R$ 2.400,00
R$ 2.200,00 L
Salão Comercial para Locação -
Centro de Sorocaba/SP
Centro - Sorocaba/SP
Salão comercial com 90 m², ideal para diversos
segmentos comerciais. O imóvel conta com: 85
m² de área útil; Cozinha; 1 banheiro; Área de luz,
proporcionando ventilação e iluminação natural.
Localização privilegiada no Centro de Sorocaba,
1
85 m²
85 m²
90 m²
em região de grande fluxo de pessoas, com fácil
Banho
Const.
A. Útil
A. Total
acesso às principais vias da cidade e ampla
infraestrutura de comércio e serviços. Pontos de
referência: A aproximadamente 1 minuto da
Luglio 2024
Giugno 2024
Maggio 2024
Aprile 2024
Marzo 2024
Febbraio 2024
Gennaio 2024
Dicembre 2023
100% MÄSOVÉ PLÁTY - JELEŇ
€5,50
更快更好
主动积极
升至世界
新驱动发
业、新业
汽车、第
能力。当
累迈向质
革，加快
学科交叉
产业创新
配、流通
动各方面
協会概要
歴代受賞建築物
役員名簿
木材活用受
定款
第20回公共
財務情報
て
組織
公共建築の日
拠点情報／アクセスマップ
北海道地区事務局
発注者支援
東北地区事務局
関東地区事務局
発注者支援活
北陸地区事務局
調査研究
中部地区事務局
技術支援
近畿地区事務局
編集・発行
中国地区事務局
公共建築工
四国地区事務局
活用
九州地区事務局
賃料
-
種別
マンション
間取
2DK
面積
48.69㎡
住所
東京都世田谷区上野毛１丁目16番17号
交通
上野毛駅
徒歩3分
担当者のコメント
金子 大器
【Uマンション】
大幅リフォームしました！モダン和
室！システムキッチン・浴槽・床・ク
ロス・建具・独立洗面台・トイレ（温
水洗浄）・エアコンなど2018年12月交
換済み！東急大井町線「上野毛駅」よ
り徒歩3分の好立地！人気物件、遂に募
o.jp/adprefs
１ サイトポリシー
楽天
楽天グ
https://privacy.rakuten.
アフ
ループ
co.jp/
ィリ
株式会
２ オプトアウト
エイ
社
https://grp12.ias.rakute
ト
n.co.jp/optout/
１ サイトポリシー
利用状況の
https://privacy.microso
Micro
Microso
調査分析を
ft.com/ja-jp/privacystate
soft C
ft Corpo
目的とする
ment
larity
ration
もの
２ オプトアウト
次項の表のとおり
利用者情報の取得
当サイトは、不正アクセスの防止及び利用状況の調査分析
--- --- ---
Your instructions: Every entry is to be repeated exactly as it stands.

Your solution:
R$ 2.400,00
R$ 2.200,00 L
Salão Comercial para Locação -
Centro de Sorocaba/SP
Centro - Sorocaba/SP
Salão comercial com 90 m², ideal para diversos
segmentos comerciais. O imóvel conta com: 85
m² de área útil; Cozinha; 1 banheiro; Área de luz,
proporcionando ventilação e iluminação natural.
Localização privilegiada no Centro de Sorocaba,
1
85 m²
85 m²
90 m²
em região de grande fluxo de pessoas, com fácil
Banho
Const.
A. Útil
A. Total
acesso às principais vias da cidade e ampla
infraestrutura de comércio e serviços. Pontos de
referência: A aproximadamente 1 minuto da
Luglio 2024
Giugno 2024
Maggio 2024
Aprile 2024
Marzo 2024
Febbraio 2024
Gennaio 2024
Dicembre 2023
100% MÄSOVÉ PLÁTY - JELEŇ
€5,50
更快更好
主动积极
升至世界
新驱动发
业、新业
汽车、第
能力。当
累迈向质
革，加快
学科交叉
产业创新
配、流通
动各方面
協会概要
歴代受賞建築物
役員名簿
木材活用受
定款
第20回公共
財務情報
て
組織
公共建築の日
拠点情報／アクセスマップ
北海道地区事務局
発注者支援
東北地区事務局
関東地区事務局
発注者支援活
北陸地区事務局
調査研究
中部地区事務局
技術支援
近畿地区事務局
編集・発行
中国地区事務局
公共建築工
四国地区事務局
活用
九州地区事務局
賃料
-
種別
マンション
間取
2DK
面積
48.69㎡
住所
東京都世田谷区上野毛１丁目16番17号
交通
上野毛駅
徒歩3分
担当者のコメント
金子 大器
【Uマンション】
大幅リフォームしました！モダン和
室！システムキッチン・浴槽・床・ク
ロス・建具・独立洗面台・トイレ（温
水洗浄）・エアコンなど2018年12月交
換済み！東急大井町線「上野毛駅」よ
り徒歩3分の好立地！人気物件、遂に募
o.jp/adprefs
１ サイトポリシー
楽天
楽天グ
https://privacy.rakuten.
アフ
ループ
co.jp/
ィリ
株式会
２ オプトアウト
エイ
社
https://grp12.ias.rakute
ト
n.co.jp/optout/
１ サイトポリシー
利用状況の
https://privacy.microso
Micro
Microso
調査分析を
ft.com/ja-jp/privacystate
soft C
ft Corpo
目的とする
ment
larity
ration
もの
２ オプトアウト
次項の表のとおり
利用者情報の取得
当サイトは、不正アクセスの防止及び利用状況の調査分析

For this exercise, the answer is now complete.